**Task instructions**.
In your copy of the entries below, keep every word exactly and leave out all images.

**Extracted data**.
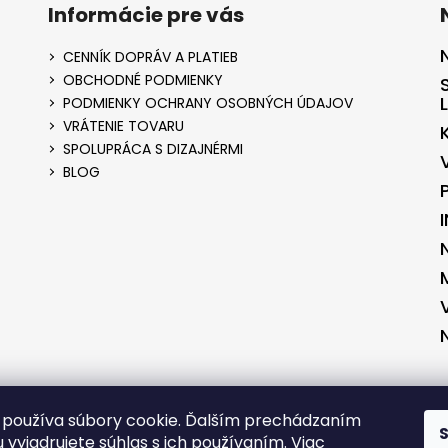
Informácie pre vás
CENNÍK DOPRÁV A PLATIEB
OBCHODNÉ PODMIENKY
PODMIENKY OCHRANY OSOBNÝCH ÚDAJOV
VRÁTENIE TOVARU
SPOLUPRÁCA S DIZAJNÉRMI
BLOG
ENÉ V SPOLUPRÁCI S KVALITNYESHOP.SK
VYTVORENÉ V SPOLUPRÁCI S 
používa súbory cookie. Ďalším prechádzaním
 vyjadrujete súhlas s ich používaním. Viac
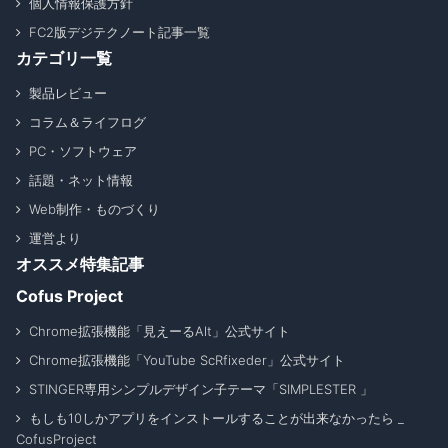
個人情報保護方針
FC2版デジテクノート記事一覧
カテゴリ一覧
製品レビュー
コラム＆ライフログ
PC・ソフトウェア
話題・ネット情報
Web制作・ものづくり
運営より
オススメ特集記事
Cofus Project
Chrome拡張機能「見えーるAlt」公式サイト
Chrome拡張機能「YouTube ScRfixeder」公式サイト
STINGER専用シンプルデザイン子テーマ「SIMPLESTER 」
もしも10しかアプリをインストールすることが出来なかったら _
CofusProject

**Reply**.
Informácie pre vás
CENNÍK DOPRÁV A PLATIEB
OBCHODNÉ PODMIENKY
PODMIENKY OCHRANY OSOBNÝCH ÚDAJOV
VRÁTENIE TOVARU
SPOLUPRÁCA S DIZAJNÉRMI
BLOG
ENÉ V SPOLUPRÁCI S KVALITNYESHOP.SK
VYTVORENÉ V SPOLUPRÁCI S 
používa súbory cookie. Ďalším prechádzaním
 vyjadrujete súhlas s ich používaním. Viac
個人情報保護方針
FC2版デジテクノート記事一覧
カテゴリ一覧
製品レビュー
コラム＆ライフログ
PC・ソフトウェア
話題・ネット情報
Web制作・ものづくり
運営より
オススメ特集記事
Cofus Project
Chrome拡張機能「見えーるAlt」公式サイト
Chrome拡張機能「YouTube ScRfixeder」公式サイト
STINGER専用シンプルデザイン子テーマ「SIMPLESTER 」
もしも10しかアプリをインストールすることが出来なかったら _
CofusProject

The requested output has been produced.